> _Given data_
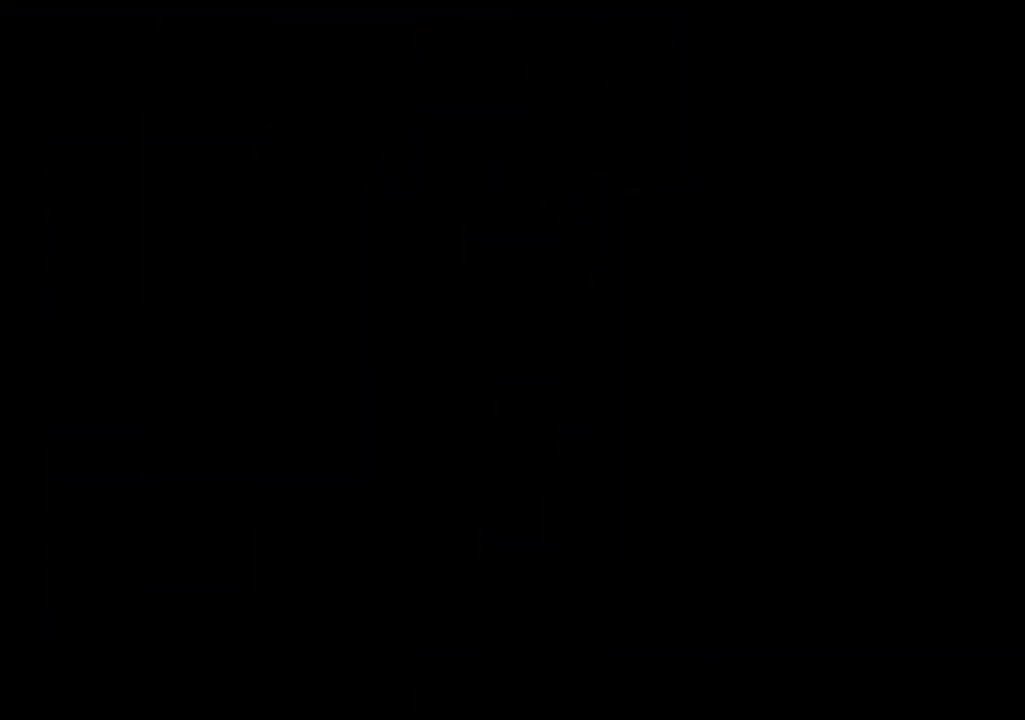
{"keys": ["left"], "events": [[367, "left", "down"]]}
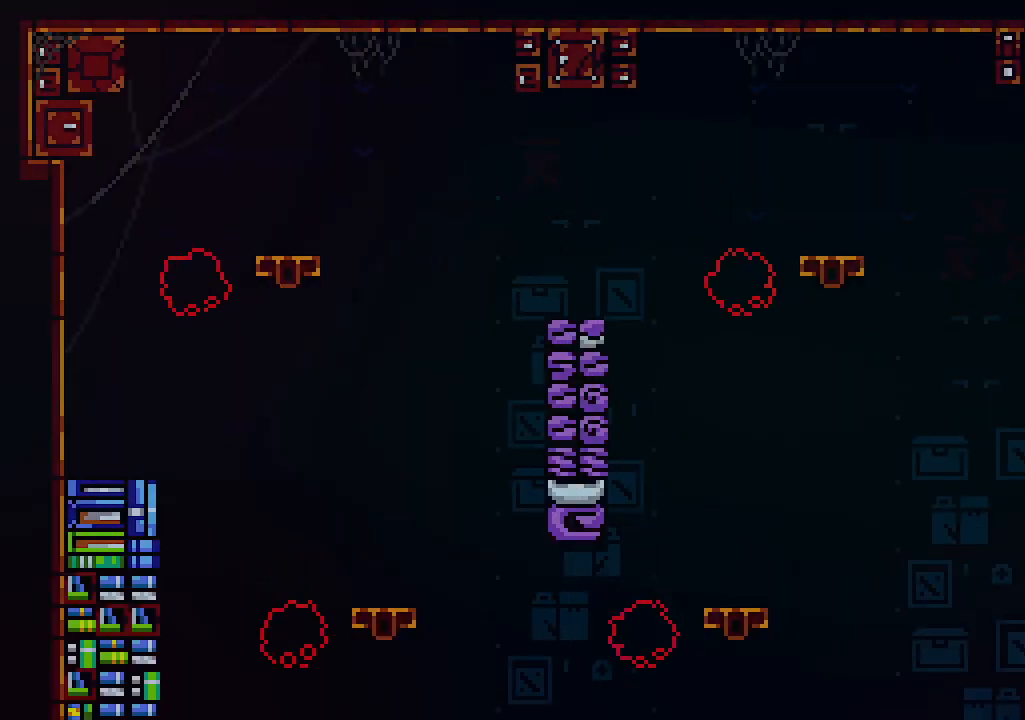
{"keys": ["left", "z"], "events": [[467, "z", "down"]]}
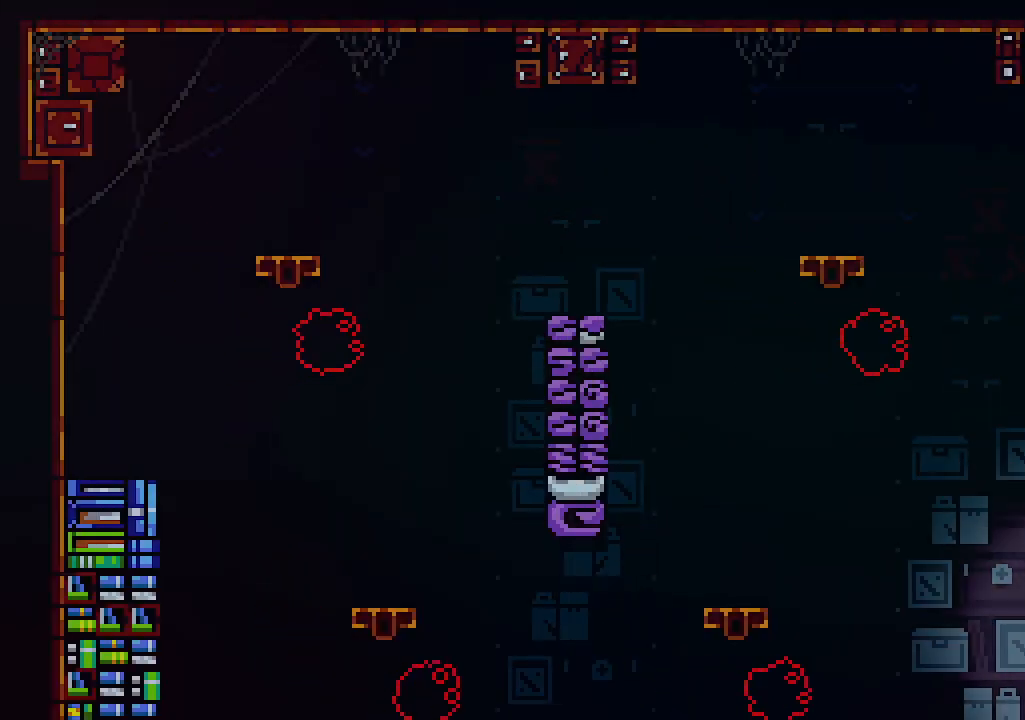
{"keys": ["c", "left", "up"], "events": [[200, "left", "up"], [234, "z", "up"], [400, "left", "down"], [434, "up", "down"], [467, "c", "down"]]}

> _The task_
Across all the lines above, repeat the wording exactly and omit the pictures.

> _Answer section_
{"keys": ["left"], "events": [[367, "left", "down"]]}
{"keys": ["left", "z"], "events": [[467, "z", "down"]]}
{"keys": ["c", "left", "up"], "events": [[200, "left", "up"], [234, "z", "up"], [400, "left", "down"], [434, "up", "down"], [467, "c", "down"]]}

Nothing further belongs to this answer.